→ PROBLEM TO SOLVE
Reproduce exactly the opening lines of the listing, stopping after the line that contains "디퓨져도매 시장의 핵심, OEM·ODM 제조공" and including it.

→ RECORDS FOR THE EXERCISE
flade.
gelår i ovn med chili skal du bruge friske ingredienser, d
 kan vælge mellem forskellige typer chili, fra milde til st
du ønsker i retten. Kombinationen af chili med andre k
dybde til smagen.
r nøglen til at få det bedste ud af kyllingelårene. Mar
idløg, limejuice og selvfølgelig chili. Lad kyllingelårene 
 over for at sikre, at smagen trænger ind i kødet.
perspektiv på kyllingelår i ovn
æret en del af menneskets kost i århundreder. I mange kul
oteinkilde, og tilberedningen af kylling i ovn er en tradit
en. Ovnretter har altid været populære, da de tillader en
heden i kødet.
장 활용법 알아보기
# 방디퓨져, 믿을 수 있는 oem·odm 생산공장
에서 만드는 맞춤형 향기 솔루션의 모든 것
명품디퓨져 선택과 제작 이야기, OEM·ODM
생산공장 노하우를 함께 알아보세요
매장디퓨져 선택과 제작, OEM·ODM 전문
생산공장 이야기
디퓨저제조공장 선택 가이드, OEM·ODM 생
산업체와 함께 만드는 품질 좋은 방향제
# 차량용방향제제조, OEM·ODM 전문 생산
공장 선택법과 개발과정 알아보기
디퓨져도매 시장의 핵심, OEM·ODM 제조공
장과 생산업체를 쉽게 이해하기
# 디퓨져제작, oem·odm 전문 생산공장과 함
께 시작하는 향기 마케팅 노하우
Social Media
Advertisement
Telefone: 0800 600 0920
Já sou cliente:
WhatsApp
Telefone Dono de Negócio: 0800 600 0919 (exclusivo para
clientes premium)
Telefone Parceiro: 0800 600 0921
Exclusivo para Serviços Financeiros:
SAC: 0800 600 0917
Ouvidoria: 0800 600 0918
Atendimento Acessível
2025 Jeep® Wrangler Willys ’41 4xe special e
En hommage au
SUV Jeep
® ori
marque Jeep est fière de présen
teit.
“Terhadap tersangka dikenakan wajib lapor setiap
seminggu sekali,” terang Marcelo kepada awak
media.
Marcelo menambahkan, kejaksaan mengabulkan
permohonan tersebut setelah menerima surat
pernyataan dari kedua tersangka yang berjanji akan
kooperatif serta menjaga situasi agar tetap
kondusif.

→ ANSWER SPACE
flade.
gelår i ovn med chili skal du bruge friske ingredienser, d
 kan vælge mellem forskellige typer chili, fra milde til st
du ønsker i retten. Kombinationen af chili med andre k
dybde til smagen.
r nøglen til at få det bedste ud af kyllingelårene. Mar
idløg, limejuice og selvfølgelig chili. Lad kyllingelårene 
 over for at sikre, at smagen trænger ind i kødet.
perspektiv på kyllingelår i ovn
æret en del af menneskets kost i århundreder. I mange kul
oteinkilde, og tilberedningen af kylling i ovn er en tradit
en. Ovnretter har altid været populære, da de tillader en
heden i kødet.
장 활용법 알아보기
# 방디퓨져, 믿을 수 있는 oem·odm 생산공장
에서 만드는 맞춤형 향기 솔루션의 모든 것
명품디퓨져 선택과 제작 이야기, OEM·ODM
생산공장 노하우를 함께 알아보세요
매장디퓨져 선택과 제작, OEM·ODM 전문
생산공장 이야기
디퓨저제조공장 선택 가이드, OEM·ODM 생
산업체와 함께 만드는 품질 좋은 방향제
# 차량용방향제제조, OEM·ODM 전문 생산
공장 선택법과 개발과정 알아보기
디퓨져도매 시장의 핵심, OEM·ODM 제조공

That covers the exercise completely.